Copy exactly the lines of the data below that run from the line holding "30: (563, 530, 0.51)" through the line holding "48: (436, 444, 0.55)", both ends included.

[Provided data Boundary: Start]

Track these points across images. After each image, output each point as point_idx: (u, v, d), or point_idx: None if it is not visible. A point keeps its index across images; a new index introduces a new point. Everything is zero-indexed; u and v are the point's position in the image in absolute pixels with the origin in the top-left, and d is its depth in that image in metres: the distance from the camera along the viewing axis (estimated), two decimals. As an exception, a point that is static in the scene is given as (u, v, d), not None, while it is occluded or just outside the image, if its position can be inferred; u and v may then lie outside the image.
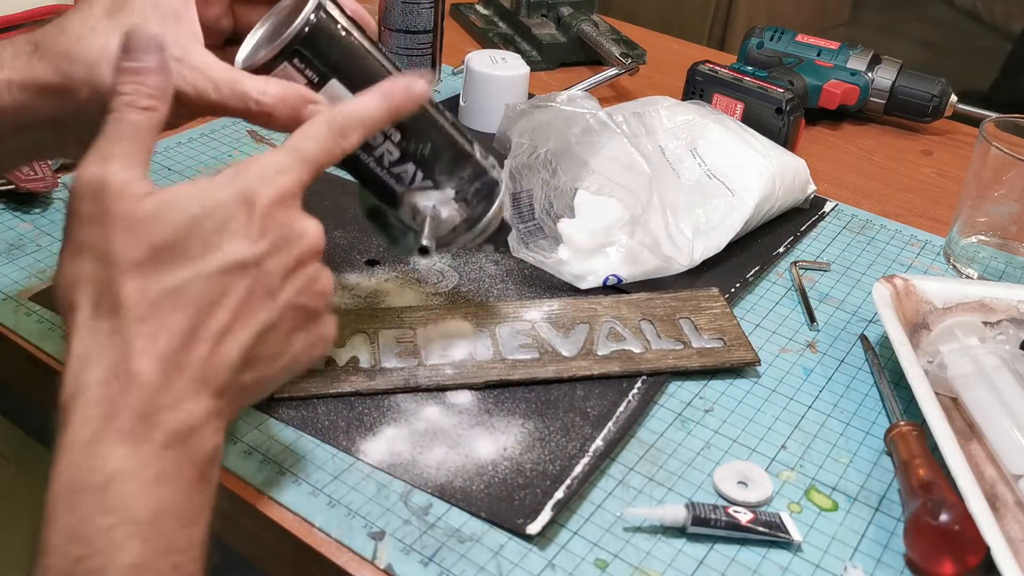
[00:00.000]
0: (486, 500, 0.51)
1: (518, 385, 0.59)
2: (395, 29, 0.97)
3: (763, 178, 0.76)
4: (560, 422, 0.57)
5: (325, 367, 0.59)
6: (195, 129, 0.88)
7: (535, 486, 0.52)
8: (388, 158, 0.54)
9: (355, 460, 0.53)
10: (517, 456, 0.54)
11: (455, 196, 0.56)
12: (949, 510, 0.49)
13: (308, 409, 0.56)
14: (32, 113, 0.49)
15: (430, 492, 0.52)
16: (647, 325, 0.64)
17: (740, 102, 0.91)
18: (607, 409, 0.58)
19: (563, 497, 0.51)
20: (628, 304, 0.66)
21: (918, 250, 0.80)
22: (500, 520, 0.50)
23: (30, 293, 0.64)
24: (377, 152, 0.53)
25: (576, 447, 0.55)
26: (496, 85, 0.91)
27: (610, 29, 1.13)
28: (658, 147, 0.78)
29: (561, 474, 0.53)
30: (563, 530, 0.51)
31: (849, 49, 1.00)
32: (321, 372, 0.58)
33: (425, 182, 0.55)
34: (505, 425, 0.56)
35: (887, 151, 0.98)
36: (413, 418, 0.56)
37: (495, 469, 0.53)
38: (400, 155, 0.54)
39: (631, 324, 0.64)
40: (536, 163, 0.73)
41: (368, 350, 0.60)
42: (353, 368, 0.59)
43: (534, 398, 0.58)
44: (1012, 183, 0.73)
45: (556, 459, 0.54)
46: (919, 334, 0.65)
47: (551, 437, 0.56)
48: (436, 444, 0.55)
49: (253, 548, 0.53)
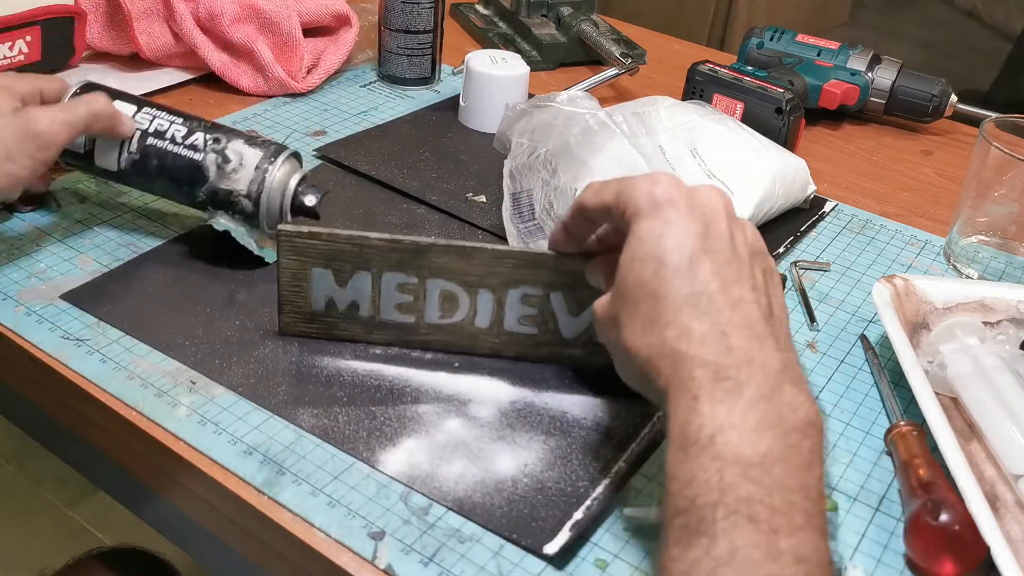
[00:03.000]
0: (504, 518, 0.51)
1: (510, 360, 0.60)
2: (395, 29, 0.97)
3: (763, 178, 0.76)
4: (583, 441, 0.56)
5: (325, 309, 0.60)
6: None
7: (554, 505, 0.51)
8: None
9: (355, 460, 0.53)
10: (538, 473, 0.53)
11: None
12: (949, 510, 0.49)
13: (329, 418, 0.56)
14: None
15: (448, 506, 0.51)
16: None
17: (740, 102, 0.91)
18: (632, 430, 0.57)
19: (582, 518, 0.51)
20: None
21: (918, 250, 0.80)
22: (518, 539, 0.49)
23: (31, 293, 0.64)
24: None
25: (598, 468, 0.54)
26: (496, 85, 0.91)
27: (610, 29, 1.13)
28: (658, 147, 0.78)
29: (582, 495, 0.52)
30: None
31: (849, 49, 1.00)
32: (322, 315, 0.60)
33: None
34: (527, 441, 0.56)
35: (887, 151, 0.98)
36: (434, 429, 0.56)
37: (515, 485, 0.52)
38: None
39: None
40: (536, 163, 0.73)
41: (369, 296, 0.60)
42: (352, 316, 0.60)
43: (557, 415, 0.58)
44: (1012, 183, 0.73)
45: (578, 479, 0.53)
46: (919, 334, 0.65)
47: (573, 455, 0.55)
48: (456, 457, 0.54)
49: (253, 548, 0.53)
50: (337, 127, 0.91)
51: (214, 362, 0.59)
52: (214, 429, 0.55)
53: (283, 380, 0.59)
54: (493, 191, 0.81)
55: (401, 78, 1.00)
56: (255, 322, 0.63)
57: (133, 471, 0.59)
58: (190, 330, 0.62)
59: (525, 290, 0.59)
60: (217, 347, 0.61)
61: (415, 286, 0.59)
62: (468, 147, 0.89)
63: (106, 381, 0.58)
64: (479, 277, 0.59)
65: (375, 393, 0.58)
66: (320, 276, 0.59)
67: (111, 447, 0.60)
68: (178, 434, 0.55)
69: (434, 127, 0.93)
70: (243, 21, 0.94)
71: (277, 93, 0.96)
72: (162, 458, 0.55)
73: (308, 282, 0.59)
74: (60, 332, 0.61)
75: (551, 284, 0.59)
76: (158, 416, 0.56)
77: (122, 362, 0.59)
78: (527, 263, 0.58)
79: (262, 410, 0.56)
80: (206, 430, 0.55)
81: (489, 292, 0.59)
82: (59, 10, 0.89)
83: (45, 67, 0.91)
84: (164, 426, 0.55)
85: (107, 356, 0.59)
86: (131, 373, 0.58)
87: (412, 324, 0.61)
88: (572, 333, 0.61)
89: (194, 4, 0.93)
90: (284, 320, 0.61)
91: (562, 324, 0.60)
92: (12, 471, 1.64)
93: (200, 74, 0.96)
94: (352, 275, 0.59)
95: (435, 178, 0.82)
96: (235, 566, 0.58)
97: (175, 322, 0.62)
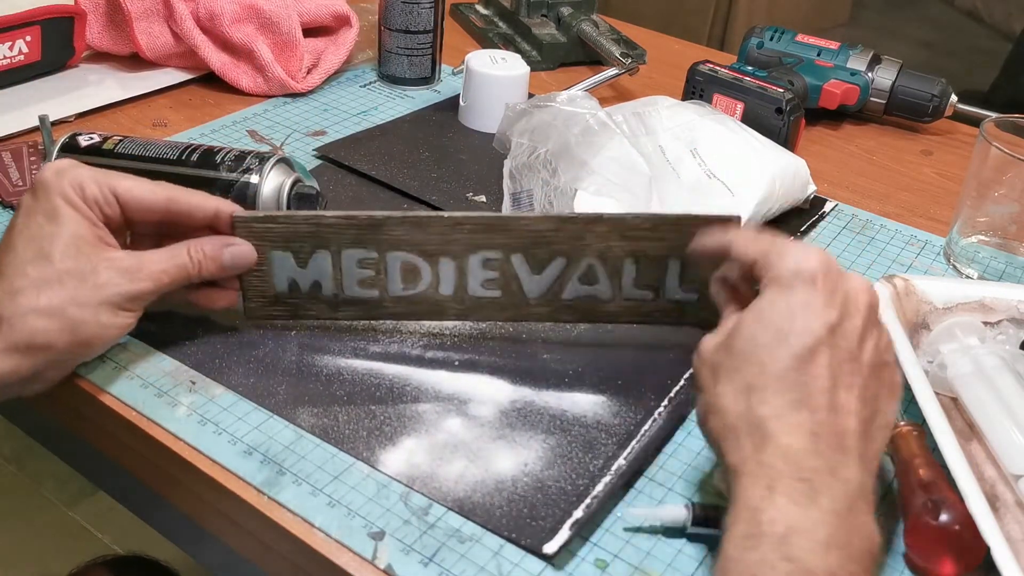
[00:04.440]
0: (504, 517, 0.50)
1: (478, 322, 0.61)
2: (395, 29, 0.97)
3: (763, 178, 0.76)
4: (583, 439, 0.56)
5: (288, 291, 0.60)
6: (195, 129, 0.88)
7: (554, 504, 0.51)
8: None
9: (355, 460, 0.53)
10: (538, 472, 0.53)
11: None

[Provided data Boundary: End]
[Provided data Boundary: Start]

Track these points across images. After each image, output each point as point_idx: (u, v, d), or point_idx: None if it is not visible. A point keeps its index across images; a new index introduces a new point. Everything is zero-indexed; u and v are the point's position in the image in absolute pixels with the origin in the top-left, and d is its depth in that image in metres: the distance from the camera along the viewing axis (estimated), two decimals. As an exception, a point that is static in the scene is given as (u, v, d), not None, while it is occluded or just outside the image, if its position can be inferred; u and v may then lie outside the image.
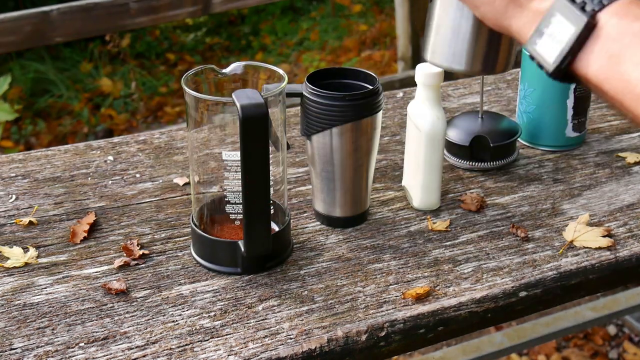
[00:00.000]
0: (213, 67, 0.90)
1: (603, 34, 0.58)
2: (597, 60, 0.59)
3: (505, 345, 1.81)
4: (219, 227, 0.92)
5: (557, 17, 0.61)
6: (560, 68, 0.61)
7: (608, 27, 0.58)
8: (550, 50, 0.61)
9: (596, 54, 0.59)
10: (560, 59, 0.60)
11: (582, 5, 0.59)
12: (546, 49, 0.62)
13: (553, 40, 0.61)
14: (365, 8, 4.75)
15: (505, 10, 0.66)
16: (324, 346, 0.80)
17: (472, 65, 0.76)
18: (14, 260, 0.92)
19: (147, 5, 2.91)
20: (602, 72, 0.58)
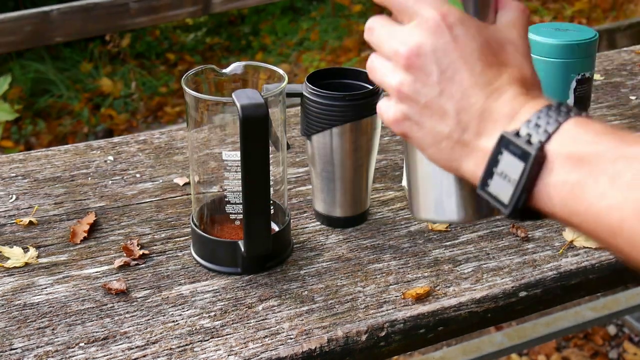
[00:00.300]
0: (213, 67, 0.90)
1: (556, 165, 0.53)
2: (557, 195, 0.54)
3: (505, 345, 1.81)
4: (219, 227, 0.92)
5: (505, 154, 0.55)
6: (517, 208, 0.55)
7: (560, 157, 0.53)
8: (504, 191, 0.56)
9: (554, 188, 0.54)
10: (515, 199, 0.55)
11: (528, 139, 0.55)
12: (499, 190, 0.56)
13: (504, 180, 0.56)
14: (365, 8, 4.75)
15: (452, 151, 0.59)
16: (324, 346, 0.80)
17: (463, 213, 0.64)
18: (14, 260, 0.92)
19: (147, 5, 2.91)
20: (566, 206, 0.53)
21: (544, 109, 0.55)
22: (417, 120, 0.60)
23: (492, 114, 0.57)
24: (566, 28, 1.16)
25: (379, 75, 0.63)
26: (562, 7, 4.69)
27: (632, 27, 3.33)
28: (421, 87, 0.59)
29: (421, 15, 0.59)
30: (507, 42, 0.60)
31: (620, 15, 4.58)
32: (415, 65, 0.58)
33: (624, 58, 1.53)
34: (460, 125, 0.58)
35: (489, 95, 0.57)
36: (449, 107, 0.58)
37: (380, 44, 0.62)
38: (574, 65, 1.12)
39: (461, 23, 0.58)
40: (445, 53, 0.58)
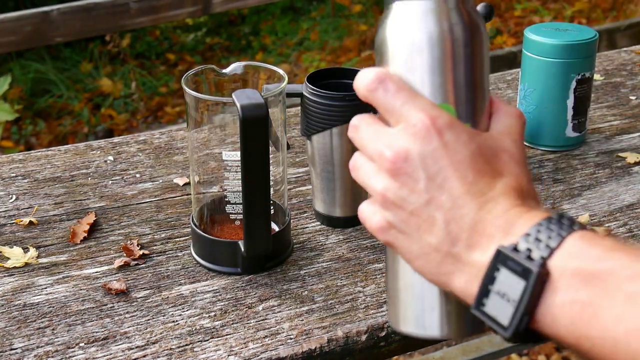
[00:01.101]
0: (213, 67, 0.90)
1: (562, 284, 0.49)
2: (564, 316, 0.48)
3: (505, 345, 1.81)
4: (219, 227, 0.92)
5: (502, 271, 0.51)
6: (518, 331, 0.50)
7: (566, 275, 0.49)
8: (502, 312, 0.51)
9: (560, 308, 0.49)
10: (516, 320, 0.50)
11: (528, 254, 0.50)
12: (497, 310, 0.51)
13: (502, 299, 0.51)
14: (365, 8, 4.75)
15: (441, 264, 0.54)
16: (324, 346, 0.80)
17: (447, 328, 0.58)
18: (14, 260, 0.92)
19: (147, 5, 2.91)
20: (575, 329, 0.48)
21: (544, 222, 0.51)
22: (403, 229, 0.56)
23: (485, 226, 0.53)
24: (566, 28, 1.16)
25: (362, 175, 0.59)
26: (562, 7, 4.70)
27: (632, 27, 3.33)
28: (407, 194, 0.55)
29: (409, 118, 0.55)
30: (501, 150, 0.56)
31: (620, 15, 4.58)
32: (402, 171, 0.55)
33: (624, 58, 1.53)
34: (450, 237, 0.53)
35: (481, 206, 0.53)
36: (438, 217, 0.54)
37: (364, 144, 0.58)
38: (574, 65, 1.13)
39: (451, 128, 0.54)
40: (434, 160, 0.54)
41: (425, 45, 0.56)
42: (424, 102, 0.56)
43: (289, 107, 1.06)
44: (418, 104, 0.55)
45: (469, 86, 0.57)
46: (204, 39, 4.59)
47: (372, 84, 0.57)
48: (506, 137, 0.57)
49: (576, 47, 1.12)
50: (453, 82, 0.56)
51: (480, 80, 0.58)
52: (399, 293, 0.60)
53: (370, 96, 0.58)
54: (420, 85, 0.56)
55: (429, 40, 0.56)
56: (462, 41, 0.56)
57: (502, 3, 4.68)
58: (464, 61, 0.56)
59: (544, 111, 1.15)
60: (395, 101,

[Provided data Boundary: End]

§ Worked solution
30: (563, 530, 0.51)
31: (849, 49, 1.00)
32: (321, 372, 0.58)
33: (425, 182, 0.55)
34: (505, 425, 0.56)
35: (887, 151, 0.98)
36: (413, 418, 0.56)
37: (495, 469, 0.53)
38: (400, 155, 0.54)
39: (631, 324, 0.64)
40: (536, 163, 0.73)
41: (368, 350, 0.60)
42: (353, 368, 0.59)
43: (534, 398, 0.58)
44: (1012, 183, 0.73)
45: (556, 459, 0.54)
46: (919, 334, 0.65)
47: (551, 437, 0.56)
48: (436, 444, 0.55)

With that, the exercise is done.